Output only the lines below that start at the line containing "đến vườn tùng Nhật đắt" and end at the line containing "rút không thương tiếc", with both ends kept.

**** AVAILABLE DATA

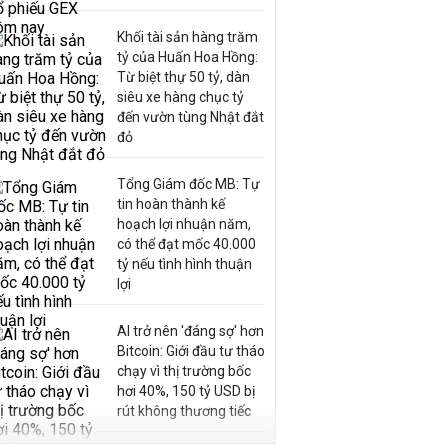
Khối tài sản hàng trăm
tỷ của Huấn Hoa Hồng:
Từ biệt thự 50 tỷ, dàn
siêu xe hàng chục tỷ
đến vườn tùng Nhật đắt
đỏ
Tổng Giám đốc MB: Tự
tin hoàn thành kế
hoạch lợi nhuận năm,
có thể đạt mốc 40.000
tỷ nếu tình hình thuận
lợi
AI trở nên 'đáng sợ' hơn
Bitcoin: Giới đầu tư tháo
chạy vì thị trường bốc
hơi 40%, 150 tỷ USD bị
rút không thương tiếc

********
**** AVAILABLE DATA

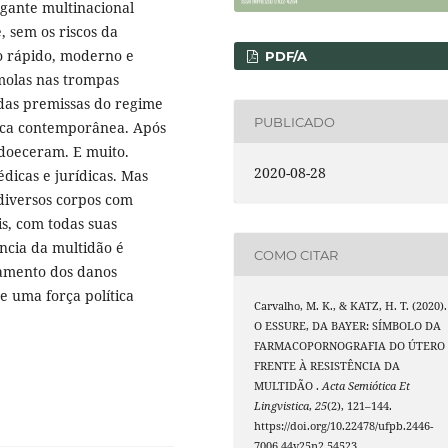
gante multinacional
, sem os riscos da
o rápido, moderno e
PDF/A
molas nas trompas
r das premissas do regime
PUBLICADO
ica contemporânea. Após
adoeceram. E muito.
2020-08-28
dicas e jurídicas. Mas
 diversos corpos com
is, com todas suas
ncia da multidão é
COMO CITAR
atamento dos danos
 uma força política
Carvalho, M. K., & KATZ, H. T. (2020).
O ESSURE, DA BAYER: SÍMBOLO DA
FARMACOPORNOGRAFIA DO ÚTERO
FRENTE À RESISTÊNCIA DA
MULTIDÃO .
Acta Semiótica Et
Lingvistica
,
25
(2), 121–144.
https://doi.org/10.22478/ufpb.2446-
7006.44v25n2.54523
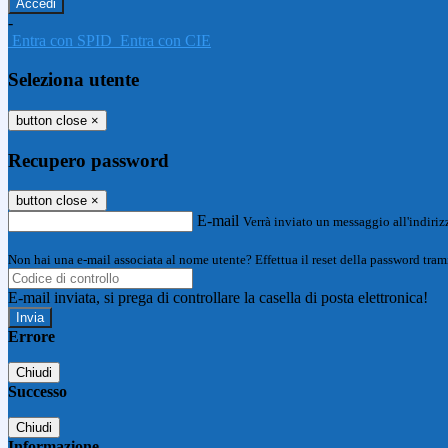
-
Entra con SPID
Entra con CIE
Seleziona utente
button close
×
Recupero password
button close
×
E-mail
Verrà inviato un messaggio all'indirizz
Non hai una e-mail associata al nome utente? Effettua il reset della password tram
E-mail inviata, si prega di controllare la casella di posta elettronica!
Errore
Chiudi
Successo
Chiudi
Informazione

********

*TASK RESPONSE:*
đến vườn tùng Nhật đắt
đỏ
Tổng Giám đốc MB: Tự
tin hoàn thành kế
hoạch lợi nhuận năm,
có thể đạt mốc 40.000
tỷ nếu tình hình thuận
lợi
AI trở nên 'đáng sợ' hơn
Bitcoin: Giới đầu tư tháo
chạy vì thị trường bốc
hơi 40%, 150 tỷ USD bị
rút không thương tiếc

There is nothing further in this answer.